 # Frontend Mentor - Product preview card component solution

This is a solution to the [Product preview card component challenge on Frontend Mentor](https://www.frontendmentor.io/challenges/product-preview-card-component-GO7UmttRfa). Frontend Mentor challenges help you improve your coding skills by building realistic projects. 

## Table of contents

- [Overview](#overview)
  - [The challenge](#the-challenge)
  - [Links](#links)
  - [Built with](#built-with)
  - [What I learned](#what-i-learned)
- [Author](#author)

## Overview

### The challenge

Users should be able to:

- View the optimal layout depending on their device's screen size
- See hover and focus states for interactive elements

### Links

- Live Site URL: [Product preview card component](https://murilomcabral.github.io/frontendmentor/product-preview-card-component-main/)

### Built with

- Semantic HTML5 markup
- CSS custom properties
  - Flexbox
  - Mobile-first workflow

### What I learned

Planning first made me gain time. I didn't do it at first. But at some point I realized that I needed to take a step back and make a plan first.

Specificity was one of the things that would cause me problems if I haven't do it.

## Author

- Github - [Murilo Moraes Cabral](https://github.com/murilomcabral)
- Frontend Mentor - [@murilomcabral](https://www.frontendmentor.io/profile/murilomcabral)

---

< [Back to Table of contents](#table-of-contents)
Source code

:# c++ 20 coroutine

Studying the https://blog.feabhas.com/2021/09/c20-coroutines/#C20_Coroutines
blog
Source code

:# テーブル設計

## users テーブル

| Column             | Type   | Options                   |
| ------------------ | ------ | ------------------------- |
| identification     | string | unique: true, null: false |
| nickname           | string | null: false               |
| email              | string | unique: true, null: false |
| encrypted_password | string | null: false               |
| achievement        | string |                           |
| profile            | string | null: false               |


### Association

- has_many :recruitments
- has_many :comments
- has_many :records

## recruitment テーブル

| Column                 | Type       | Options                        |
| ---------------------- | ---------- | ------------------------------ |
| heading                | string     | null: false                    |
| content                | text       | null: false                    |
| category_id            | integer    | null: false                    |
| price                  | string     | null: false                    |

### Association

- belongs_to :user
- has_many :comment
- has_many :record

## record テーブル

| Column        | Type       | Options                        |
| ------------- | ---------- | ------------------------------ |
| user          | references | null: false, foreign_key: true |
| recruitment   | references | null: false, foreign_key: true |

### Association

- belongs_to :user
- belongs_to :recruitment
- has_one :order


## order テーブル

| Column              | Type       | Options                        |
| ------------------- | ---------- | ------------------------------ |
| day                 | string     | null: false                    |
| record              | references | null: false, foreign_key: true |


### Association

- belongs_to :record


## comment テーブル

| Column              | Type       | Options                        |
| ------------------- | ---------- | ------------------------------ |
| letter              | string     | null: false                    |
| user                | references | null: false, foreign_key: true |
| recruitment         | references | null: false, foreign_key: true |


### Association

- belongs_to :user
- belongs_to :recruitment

* * *

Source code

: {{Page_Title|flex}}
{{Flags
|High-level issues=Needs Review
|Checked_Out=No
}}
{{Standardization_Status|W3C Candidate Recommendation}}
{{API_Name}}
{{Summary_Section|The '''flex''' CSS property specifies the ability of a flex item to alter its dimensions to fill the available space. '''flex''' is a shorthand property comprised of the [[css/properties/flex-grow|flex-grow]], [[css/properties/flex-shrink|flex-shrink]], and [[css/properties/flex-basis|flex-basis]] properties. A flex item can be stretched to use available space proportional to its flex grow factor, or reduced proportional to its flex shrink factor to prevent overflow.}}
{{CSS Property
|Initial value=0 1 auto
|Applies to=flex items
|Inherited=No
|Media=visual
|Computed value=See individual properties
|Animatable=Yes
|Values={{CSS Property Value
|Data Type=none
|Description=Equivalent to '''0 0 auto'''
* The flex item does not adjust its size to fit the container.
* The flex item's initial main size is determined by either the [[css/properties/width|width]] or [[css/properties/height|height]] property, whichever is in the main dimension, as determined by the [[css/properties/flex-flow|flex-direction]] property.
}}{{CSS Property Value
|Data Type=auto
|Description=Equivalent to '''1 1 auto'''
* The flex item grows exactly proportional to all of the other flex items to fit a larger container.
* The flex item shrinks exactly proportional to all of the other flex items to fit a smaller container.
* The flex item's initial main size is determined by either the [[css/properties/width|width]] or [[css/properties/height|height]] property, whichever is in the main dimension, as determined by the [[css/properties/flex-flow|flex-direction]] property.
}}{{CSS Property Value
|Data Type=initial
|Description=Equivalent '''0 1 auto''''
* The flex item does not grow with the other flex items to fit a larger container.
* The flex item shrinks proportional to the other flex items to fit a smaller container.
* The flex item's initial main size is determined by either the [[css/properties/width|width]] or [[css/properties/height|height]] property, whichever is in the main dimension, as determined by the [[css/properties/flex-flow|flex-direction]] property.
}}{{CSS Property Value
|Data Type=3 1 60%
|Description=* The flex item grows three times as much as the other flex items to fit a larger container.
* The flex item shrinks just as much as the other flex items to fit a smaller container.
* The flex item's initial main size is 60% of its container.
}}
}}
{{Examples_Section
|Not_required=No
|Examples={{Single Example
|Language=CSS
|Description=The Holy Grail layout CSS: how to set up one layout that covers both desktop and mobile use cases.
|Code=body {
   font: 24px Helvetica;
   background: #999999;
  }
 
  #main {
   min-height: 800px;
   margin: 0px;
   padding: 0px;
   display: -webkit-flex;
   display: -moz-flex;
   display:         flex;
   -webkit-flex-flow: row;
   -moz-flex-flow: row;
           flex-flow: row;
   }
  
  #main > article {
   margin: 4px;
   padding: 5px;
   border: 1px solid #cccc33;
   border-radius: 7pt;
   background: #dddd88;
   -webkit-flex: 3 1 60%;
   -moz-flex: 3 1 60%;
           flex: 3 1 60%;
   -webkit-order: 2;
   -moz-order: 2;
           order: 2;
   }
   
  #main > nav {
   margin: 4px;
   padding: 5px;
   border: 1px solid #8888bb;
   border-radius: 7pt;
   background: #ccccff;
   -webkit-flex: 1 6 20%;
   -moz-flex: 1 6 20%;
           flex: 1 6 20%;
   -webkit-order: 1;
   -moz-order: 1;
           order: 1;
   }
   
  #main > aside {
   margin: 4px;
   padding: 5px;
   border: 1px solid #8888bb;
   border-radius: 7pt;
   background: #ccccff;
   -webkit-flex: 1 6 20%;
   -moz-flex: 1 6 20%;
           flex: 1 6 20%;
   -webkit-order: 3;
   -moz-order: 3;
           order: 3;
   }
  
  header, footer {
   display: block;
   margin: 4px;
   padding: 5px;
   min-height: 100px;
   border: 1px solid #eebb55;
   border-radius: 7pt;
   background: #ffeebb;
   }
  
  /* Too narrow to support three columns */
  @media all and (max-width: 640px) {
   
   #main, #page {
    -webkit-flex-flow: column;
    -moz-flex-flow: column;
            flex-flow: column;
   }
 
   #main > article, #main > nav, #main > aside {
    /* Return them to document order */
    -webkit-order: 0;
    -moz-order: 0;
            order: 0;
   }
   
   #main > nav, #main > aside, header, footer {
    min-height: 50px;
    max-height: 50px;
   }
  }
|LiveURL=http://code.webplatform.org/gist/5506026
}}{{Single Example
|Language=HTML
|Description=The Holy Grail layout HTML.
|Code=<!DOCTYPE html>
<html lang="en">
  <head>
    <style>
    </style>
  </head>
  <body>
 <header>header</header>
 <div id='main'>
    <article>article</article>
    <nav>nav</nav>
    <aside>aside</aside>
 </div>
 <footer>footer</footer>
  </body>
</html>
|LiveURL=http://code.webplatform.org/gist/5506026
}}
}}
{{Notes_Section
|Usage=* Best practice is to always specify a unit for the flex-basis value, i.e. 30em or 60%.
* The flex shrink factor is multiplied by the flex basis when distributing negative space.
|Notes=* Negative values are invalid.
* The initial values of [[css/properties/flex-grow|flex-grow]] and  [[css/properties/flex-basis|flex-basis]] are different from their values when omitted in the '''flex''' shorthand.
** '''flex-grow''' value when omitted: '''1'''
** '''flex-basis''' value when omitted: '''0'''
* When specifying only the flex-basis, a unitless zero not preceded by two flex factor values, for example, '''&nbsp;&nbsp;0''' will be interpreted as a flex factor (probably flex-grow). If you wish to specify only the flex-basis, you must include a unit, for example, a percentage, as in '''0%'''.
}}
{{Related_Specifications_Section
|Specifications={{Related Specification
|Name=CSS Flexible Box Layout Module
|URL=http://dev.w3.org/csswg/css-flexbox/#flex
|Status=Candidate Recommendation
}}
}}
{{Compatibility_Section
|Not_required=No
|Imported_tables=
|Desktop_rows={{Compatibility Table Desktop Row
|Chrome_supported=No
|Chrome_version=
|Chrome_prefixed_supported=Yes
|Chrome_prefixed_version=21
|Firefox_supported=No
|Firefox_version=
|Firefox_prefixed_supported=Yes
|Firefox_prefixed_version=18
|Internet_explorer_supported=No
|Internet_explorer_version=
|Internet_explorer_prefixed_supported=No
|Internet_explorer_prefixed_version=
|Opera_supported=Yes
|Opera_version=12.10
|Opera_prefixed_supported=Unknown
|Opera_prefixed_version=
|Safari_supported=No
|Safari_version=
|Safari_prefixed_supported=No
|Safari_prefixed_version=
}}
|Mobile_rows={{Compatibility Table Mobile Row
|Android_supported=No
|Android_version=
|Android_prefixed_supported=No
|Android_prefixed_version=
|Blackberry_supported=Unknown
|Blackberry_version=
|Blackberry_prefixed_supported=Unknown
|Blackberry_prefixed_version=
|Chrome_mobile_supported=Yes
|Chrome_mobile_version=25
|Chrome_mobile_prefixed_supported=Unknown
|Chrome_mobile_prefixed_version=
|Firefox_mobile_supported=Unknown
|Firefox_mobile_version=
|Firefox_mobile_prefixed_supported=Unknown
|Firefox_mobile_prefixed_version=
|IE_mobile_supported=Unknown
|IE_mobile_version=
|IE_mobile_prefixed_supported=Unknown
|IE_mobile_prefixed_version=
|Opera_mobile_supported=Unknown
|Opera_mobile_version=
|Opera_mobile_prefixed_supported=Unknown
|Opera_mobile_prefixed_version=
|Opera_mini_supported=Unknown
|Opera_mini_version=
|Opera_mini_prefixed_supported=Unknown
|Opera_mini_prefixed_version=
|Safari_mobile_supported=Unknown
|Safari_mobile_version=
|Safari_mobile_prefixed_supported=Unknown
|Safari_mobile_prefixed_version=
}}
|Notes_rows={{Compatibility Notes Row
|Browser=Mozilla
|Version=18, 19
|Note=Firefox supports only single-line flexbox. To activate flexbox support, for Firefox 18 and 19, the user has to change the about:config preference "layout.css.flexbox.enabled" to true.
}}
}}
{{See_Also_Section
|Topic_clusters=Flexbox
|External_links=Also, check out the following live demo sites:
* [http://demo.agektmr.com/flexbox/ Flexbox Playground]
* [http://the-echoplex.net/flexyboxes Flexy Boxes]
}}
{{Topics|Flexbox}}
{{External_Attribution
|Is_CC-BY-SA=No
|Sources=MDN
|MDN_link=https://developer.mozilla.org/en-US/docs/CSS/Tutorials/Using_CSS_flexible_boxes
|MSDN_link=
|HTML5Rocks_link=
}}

## [What you have to do]
Recast everything above, from the line containing "- View the optimal" down to the line containing "## users テーブル", as a Markdown table with the columns Row and Line. Number each line in the Row column and leave out blank lines.

## [Written solution]
| Row | Line |
|---|---|
| 1 | - View the optimal layout depending on their device's screen size |
| 2 | - See hover and focus states for interactive elements |
| 3 | ### Links |
| 4 | - Live Site URL: [Product preview card component](https://murilomcabral.github.io/frontendmentor/product-preview-card-component-main/) |
| 5 | ### Built with |
| 6 | - Semantic HTML5 markup |
| 7 | - CSS custom properties |
| 8 |   - Flexbox |
| 9 |   - Mobile-first workflow |
| 10 | ### What I learned |
| 11 | Planning first made me gain time. I didn't do it at first. But at some point I realized that I needed to take a step back and make a plan first. |
| 12 | Specificity was one of the things that would cause me problems if I haven't do it. |
| 13 | ## Author |
| 14 | - Github - [Murilo Moraes Cabral](https://github.com/murilomcabral) |
| 15 | - Frontend Mentor - [@murilomcabral](https://www.frontendmentor.io/profile/murilomcabral) |
| 16 | --- |
| 17 | < [Back to Table of contents](#table-of-contents) |
| 18 | Source code |
| 19 | :# c++ 20 coroutine |
| 20 | Studying the https://blog.feabhas.com/2021/09/c20-coroutines/#C20_Coroutines |
| 21 | blog |
| 22 | Source code |
| 23 | :# テーブル設計 |
| 24 | ## users テーブル |